Several individuals have been described as the father of medicare in Canada. Medicare is the country's publicly funded health system.

Tommy Douglas championed  public health insurance as Premier of Saskatchewan from 1944 to 1961 and federal leader of the New Democratic Party from 1961 to 1971.
Woodrow Lloyd was the Premier of Saskatchewan when universal medicare was introduced in Saskatchewan.
Lester B. Pearson was the Liberal Prime Minister of Canada from 1963 to 1968. His government saw medicare introduced on a national basis, after his party wrote and introduced the legislation for hospital and out-of-hospital treatment, and received the support of Douglas' NDP.
Emmett Matthew Hall was a jurist and chair of the 1964 Royal Commission on health care in Canada which recommended the nationwide adoption of Saskatchewan's system of public insurance for both hospitalization and out-of-hospital medical services. In 1996, Prime Minister Jean Chrétien stated that "Canadians will be forever grateful for the pivotal role that [Hall] played in bringing universal medicare to Canada. Throughout his long life, he remained medicare's most eloquent defender".

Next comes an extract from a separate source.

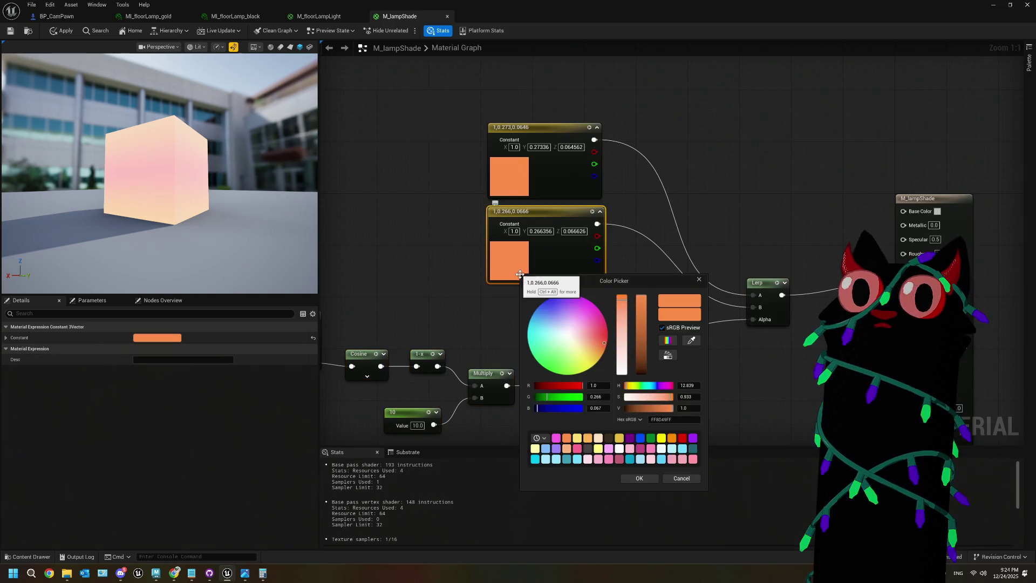
pyautogui.moveTo(591, 337); pyautogui.dragTo(568, 335)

Paul Martin Sr., Minister of National Health and Welfare from 1946 to 1957, played a central early role in the adoption of hospital insurance and is also remembered as a father of Medicare.

This list includes individuals from three major distinct and competing Canadian political traditions: Douglas and Lloyd from the Co-operative Commonwealth Federation, later the New Democratic Party; Hall, a Progressive Conservative; and Martin and Pearson, Liberals.